# sob medida



## Ricardo Tavares

Amigos:
Como se poderia dizer em espanhol a expressão "sob medida" ? (taylormade)
Grato


----------



## Tomby

Olá Ricardo! Cria-me confusão a palavra "_taylormade_". Em português, "*sob medida*", penso que em espanhol é "_*a medida*_", ou seja, o contrário de pronto-a-vestir (em Espanha usa-se o galicismo "_Prêt à porter_")
Exemplo: O alfaiate fez um terno [fato] sob medida = _El sastre hizo un traje a medida_.
Se o contexto for outro, por favor, diga-mo para editar a mensagem.  
Cumprimentos!


----------



## Vanda

Acho que não é outro contexto, TT. Você acertou _a medida_. Prêt-à-porter como usávamos até pouco tempo, ou sob medida.


----------



## Ricardo Tavares

Tombat,
Você acertou na mosca .... esta expressão não vinha à minha cabeça, por mais que tentasse .... ficava pairando "so medida", porque me lembrava da outra expressão "so pena".
Mas, a que eu queria era mesmo essa: "a medida". (não serviria também ou em vez: "a la medida" ?)
Obrigado aos dois.
Saudações.


----------



## Tomby

Penso que as duas formas estão certas, mas acho que é mais comum dizer "a medida". Talvez noutra região de Espanha seja mas normal dizer "a la medida". Tomara que entrasse algum hispano falante para esclarecermos qual é melhor ou qual é a certa no caso de erro.


----------



## Alentugano

Por aqui, o mais comum é "*por medida*". Ex: _A Joana faz vestidos por medida._


----------



## Ricardo Tavares

Alentugano,
Obrigado, mas a dúvida é como dizer esta expressão em espanhol.
Saudações.


----------



## Lucia Adamoli

¡Hola!

Por estos pagos americanos, se dice ropa hecha "a medida". 
La ropa que ya viene hecha se llama "de confección".
"A la medida" no lo escuché nunca, pero suena más ibérico.

Espero ter ajudado!


----------



## Alentugano

Não sei se ajuda, mas o Google devolve muito mais resultados para *"a medida"*: 12,800,000 do que para *"a la medida"*: 2,590,000. A diferença é bastante significativa.


----------



## fabbiola

Hola, yo soy chilena y nosotros decimos, a la medida.


----------



## Tomby

Lucia Adamoli said:


> La ropa que ya viene hecha se llama "de confección"...//...Espero ter ajudado!

» **TAREFA A REALIZAR**
Copie da discussão sobre "sob medida" todo o trecho que vai desde "Olá Ricardo! Cria-me" até "ou sob medida.", sem alterar nada.

» **MATERIAL FORNECIDO**

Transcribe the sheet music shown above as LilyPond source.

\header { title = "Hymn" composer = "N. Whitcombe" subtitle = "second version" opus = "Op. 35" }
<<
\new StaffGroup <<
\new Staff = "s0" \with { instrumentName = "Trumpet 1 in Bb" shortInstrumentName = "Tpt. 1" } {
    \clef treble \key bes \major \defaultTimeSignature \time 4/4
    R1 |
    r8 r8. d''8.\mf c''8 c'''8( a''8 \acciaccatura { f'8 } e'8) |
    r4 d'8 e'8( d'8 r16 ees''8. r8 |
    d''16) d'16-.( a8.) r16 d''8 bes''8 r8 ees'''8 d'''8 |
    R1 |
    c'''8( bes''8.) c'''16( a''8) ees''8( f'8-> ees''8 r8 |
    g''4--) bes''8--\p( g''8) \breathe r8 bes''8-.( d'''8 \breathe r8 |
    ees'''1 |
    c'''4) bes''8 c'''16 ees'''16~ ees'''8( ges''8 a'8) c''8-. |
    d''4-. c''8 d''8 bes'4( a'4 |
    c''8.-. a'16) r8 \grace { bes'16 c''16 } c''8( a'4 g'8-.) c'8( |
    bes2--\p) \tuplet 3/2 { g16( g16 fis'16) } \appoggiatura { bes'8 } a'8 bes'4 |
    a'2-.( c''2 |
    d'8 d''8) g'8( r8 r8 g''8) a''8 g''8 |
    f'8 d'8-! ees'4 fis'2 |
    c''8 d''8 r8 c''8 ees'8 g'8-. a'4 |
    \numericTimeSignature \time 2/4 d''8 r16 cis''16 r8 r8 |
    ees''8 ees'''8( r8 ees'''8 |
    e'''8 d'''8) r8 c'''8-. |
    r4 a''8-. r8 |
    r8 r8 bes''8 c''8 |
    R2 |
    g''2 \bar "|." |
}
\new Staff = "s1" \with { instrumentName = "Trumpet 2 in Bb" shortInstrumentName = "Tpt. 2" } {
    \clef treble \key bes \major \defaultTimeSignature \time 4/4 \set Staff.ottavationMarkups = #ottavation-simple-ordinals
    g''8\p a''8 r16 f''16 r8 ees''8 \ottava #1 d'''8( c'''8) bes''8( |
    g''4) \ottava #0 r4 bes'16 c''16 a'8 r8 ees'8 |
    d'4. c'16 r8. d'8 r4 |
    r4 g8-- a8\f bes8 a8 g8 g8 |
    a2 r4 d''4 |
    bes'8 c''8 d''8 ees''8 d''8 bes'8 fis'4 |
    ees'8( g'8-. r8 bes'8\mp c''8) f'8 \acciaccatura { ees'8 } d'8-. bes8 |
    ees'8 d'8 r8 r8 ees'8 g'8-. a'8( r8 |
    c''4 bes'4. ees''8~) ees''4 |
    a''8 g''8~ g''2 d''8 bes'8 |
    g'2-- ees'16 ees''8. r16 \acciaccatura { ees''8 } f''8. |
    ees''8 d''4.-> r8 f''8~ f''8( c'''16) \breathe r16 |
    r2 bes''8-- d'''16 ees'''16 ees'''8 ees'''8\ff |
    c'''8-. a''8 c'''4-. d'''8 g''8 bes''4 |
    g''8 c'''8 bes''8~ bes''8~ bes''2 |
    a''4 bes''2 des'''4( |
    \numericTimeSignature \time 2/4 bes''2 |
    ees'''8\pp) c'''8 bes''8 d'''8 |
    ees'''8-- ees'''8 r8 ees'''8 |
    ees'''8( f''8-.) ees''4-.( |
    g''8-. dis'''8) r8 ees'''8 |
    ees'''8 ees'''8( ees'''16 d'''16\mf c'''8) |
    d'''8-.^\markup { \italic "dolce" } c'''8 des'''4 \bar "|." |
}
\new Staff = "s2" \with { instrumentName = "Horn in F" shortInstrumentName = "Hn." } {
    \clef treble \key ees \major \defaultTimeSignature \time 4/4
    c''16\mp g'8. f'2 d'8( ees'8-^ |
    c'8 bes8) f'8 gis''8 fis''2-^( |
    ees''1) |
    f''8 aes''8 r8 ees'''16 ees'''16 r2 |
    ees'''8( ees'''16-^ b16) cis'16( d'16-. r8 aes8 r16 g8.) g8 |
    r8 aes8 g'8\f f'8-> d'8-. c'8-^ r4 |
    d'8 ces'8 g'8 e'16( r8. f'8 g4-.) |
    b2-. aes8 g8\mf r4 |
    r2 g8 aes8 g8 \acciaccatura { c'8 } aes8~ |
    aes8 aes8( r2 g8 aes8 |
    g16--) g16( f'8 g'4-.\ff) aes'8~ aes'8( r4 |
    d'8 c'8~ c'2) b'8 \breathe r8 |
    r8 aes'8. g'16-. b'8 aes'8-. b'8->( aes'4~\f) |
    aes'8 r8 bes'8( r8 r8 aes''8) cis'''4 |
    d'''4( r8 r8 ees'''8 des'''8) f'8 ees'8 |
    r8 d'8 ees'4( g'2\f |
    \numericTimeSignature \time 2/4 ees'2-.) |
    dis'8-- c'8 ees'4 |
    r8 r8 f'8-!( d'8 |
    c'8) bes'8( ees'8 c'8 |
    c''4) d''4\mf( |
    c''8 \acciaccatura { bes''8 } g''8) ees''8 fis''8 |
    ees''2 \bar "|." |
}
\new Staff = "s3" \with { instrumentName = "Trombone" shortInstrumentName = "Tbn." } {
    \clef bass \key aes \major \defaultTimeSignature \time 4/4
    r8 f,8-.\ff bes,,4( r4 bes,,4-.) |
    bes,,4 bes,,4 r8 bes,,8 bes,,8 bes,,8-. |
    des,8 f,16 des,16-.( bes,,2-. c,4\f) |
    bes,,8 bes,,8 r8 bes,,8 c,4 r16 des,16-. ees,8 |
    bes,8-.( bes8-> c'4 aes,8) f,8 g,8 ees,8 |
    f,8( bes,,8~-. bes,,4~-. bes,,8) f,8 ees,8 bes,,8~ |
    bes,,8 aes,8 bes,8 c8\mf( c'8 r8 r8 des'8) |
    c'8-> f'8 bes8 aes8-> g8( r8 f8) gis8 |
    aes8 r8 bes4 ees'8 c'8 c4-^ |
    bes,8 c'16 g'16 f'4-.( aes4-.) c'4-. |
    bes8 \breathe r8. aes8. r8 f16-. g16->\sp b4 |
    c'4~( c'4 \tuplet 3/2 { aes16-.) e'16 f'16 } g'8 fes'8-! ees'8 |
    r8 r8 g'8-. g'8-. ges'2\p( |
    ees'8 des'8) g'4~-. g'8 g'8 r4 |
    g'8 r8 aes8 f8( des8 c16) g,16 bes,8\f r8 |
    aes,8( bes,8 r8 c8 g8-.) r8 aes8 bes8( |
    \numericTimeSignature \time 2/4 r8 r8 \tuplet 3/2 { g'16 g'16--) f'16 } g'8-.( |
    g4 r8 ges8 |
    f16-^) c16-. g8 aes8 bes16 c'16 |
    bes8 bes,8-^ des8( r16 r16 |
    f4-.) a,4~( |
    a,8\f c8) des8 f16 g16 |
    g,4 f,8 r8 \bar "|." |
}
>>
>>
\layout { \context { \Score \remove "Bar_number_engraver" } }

» **RESULTADO CORRETO**
Olá Ricardo! Cria-me confusão a palavra "_taylormade_". Em português, "*sob medida*", penso que em espanhol é "_*a medida*_", ou seja, o contrário de pronto-a-vestir (em Espanha usa-se o galicismo "_Prêt à porter_")
Exemplo: O alfaiate fez um terno [fato] sob medida = _El sastre hizo un traje a medida_.
Se o contexto for outro, por favor, diga-mo para editar a mensagem.  
Cumprimentos!


----------



## Vanda

Acho que não é outro contexto, TT. Você acertou _a medida_. Prêt-à-porter como usávamos até pouco tempo, ou sob medida.